19. L’employeur ayant manifesté sa volonté de rompre la période d’essai le 24 juin 2025, le respect du délai de prévenance contractuellement prévu pas plus que la circonstance que Mme [L] a été placée en arrêt de travail pour maladie du 4 au 9 juillet 2025, ne peuvent avoir eu pour effet de prolonger la période d’essai au-delà de son terme, soit du 5 juillet 2025 au soir.
20. Par conséquent, la main-levée de la clause de non-concurrence, par lettre adressée le 15 juillet 2025, est incontestablement intervenue de manière tardive en sorte que la contrepartie financière contractuellement prévue est due.
21. Mme [L], ayant été déboutée de ses demandes au titre des salaires minima, la contrepartie est fixée à la somme retenue par la société, soit 790,35 euros.
22. La société sera en conséquence condamnée à payer à titre de provision à Mme [L] la somme de 7 903,50 euros brut correspondant aux 10 échéances mensuelles échues à la date de la présente décision.
Sur les autres demandes
23. Il sera ordonné à la société de remettre à Mme [L] les bulletins de paie afférents au paiement de la contrepartie financière de la clause de non-concurrence et des documents de fin de contrat rectifiés en considération de la présente décision et ce, dans le délai de deux mois suivant la signification de celle-ci, la mesure d’astreinte n’étant pas en l’état justifiée.
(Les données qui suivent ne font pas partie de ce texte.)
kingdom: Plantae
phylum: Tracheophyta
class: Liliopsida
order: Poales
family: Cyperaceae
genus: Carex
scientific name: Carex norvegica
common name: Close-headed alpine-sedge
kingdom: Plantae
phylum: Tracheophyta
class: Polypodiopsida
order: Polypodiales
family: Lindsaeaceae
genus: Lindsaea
24. La société [1], partie perdante à l’instance, sera condamnée aux dépens ainsi qu’à payer à Mme [L] la somme de 500 euros sur le fondement de l’article 700 du code de procédure civile.
PAR CES MOTIFS,
La cour,
Confirme l’ordonnance déférée en ce qu’elle a débouté Mme [L] de ses demandes au titre des salaires minima,
L’infirme pour le surplus,
Statuant à nouveau,
Fixe à la date du 5 juillet 2026 au soir la date de la fin de la période d’essai de Mme [L],
Condamne la société [1] à payer à titre de provision à Mme [L] la somme de 7 903,50 euros brut correspondant aux 10 échéances mensuelles échues à la date de la présente décision,
Ordonne à la société [1] de remettre à Mme [L] les bulletins de paie afférents au paiement de la contrepartie financière de la clause de non-concurrence et des documents de fin de contrat rectifiés en considération de la présente décision et ce, dans le délai de deux mois suivant la signification de celle-ci, sans qu’il soit ordonné une mesure d’astreinte,
Condamne la société [1] aux dépens ainsi qu’à verser à Mme [L] la somme de 500 euros au titre des frais irrépétibles exposés.
Signé par Sylvie Hylaire, présidente et par Jean-Michel Hosteins, greffier auquel
la minute de la décision a été remise par le magistrat signataire.
Le greffier La présidente
La République française, au nom du peuple français, mande et ordonne à tous commissaires de justice, sur ce requis, de mettre le dit arrêt à exécution, aux procureurs généraux et aux procureurs de la République près les tribunaux judiciaires d’y tenir la main, à tous commandants et officiers de la force publique de prêter main forte lorsqu’ils en seront légalement requis.
En foi de quoi, le présent arrêt a été signé par le président et le greffier.